Dr. A Sakthivel, president of the Federation of Indian Export Organizations, said that the Indian government is working on a proposal to allow "four to five nationalized Indian banks" to be engaged directly in trade with Russia. He said that the country's central bank governor and the finance minister have been in conversations with the banks to get lay the groundwork for the rupee-ruble mechanism.
Sakthivel suggested that the Western sanctions placed on Russia provide Indian exporters with an opportunity to grow their presence in the Russian market.
He said, "Export to Russia is not much, only in agriculture and pharmacy products. Now that the whole of the West is banning Russia, there will be a lot of opportunities for Indian firms to enter Russia."
Despite making logistical sense, India's move runs the risk of angering Western nations with whom the South Asian country still does business.
The United States, for instance, is India's largest market for exports. According to official government data, in 2021, the United States bought $71 billion worth of goods from India.

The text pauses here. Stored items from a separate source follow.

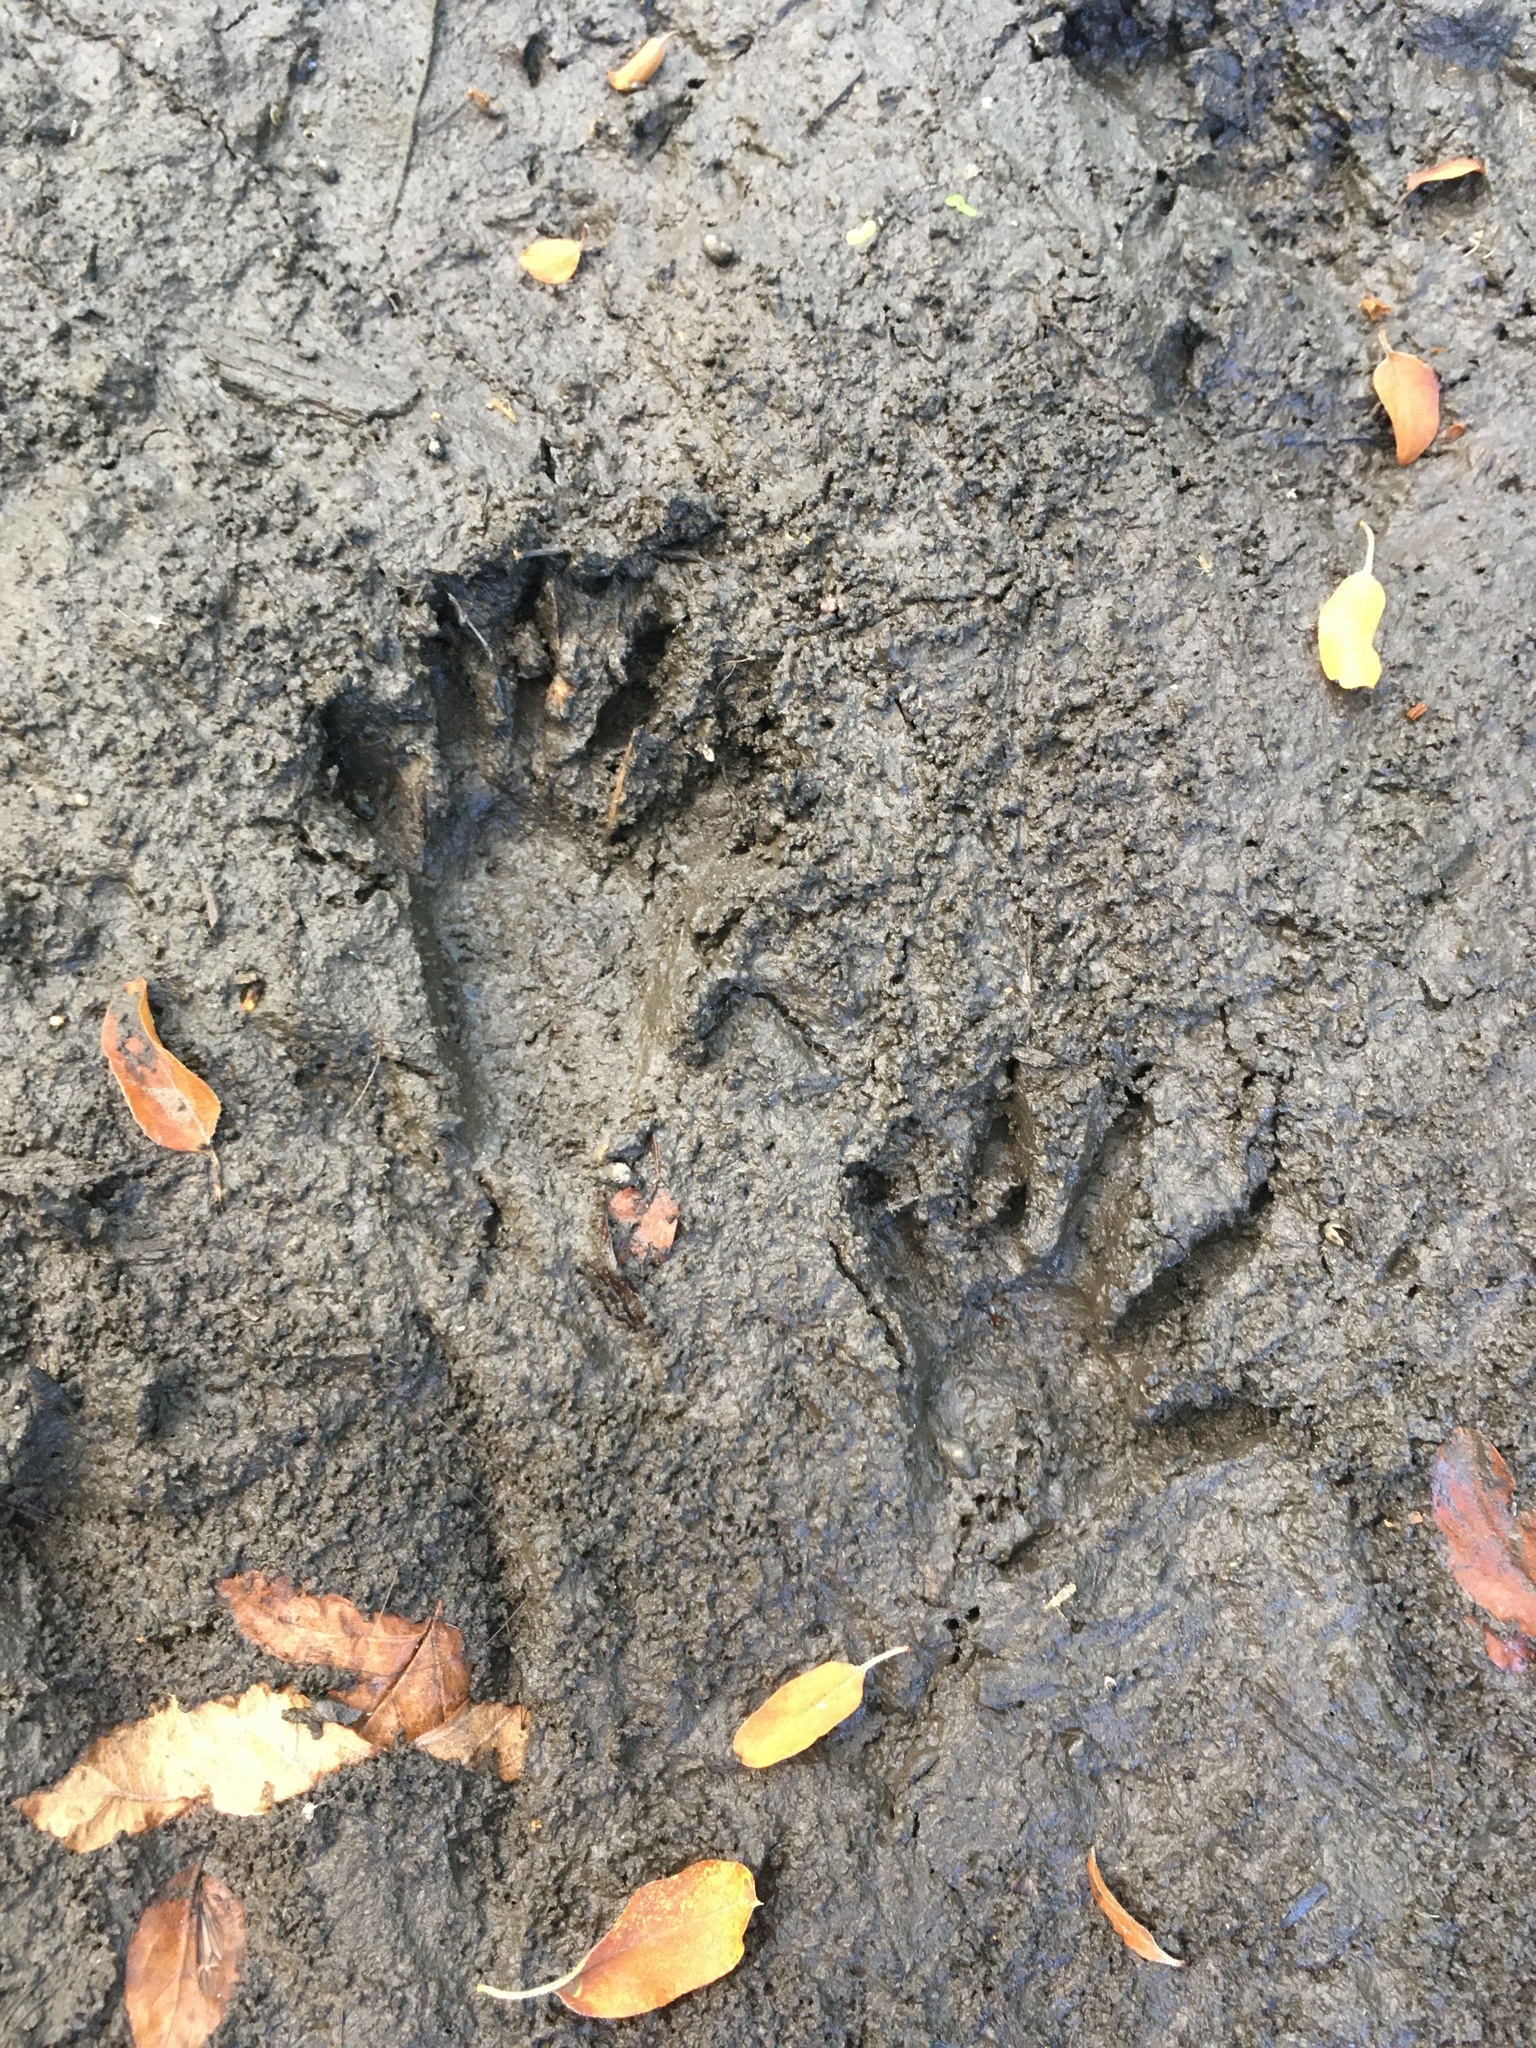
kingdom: Animalia
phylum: Chordata
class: Mammalia
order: Carnivora
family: Procyonidae
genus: Procyon
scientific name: Procyon lotor
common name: Raccoon
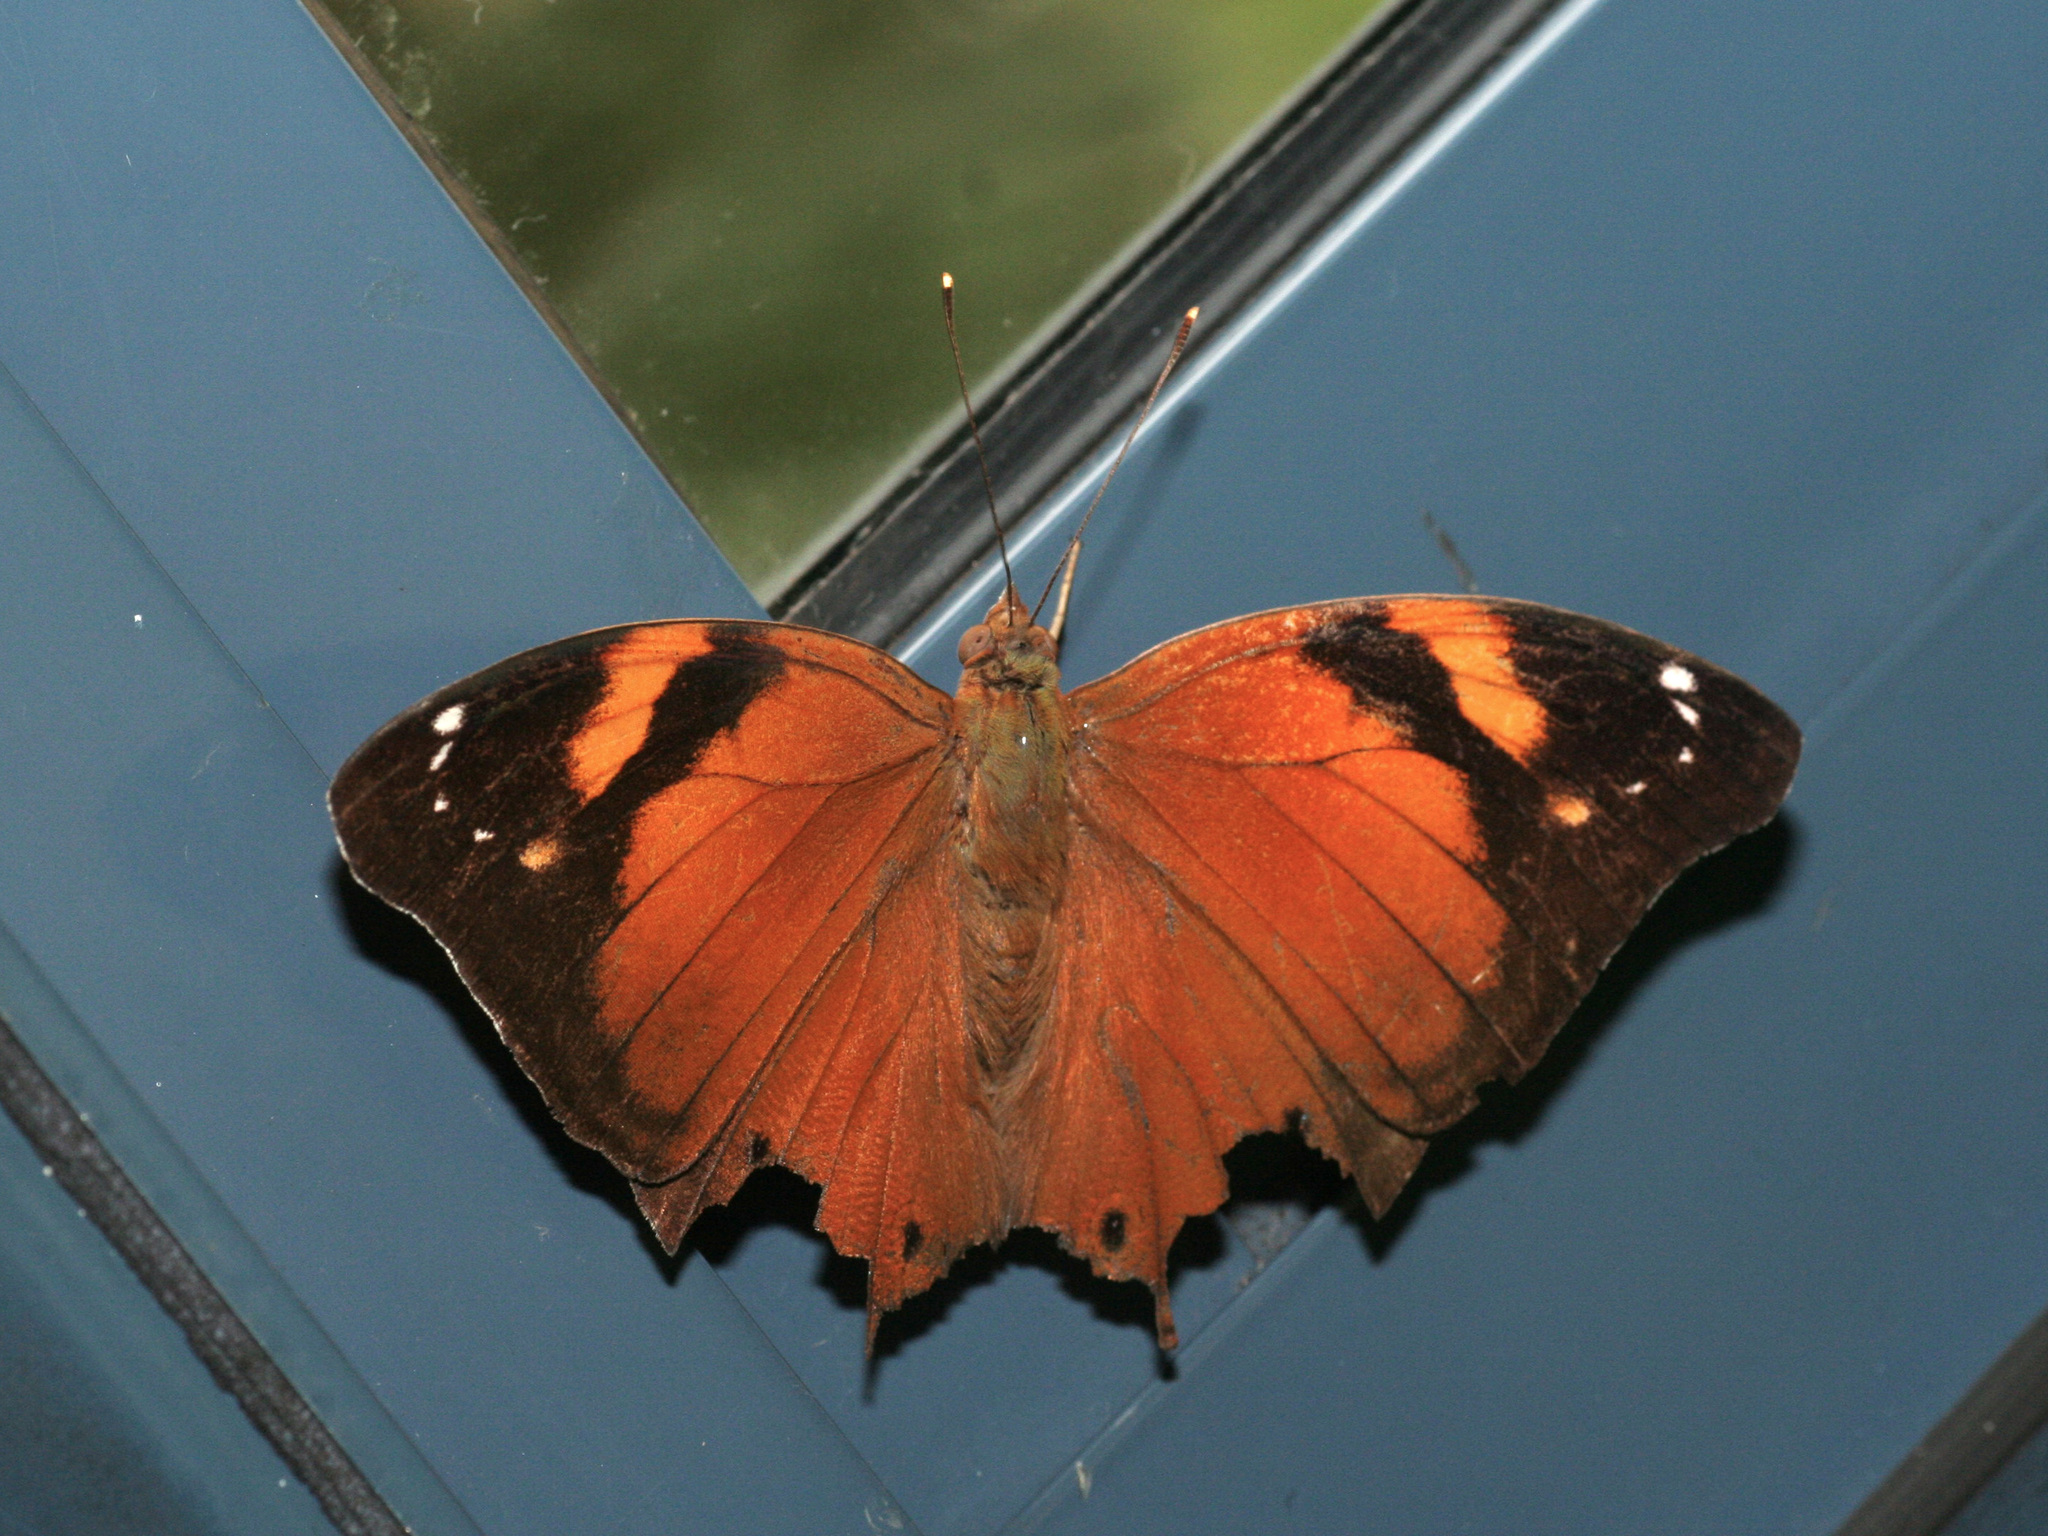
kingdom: Animalia
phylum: Arthropoda
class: Insecta
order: Lepidoptera
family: Nymphalidae
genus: Doleschallia
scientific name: Doleschallia bisaltide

Conversely, Russia imported a measly $3.3 billion worth of goods from India in the same year. Most of these purchases were pharmaceutical products and exotic regional beverages like coffee and tea.
Historically, India and Russia have had a close relationship, and in an era of heightened geopolitical tension, it is unlikely that the Indian government is going to stop importing 85% of its military equipment from Russia or Russia's close allies.
That said, India's official stance of neutrality on the Russian invasion of Ukraine has angered its Western allies, and strengthening its economic relationship with Russia runs the risk of eliciting Western retaliation.
Sakthivel said, "The government will take into account all the factors. The government is playing it very carefully."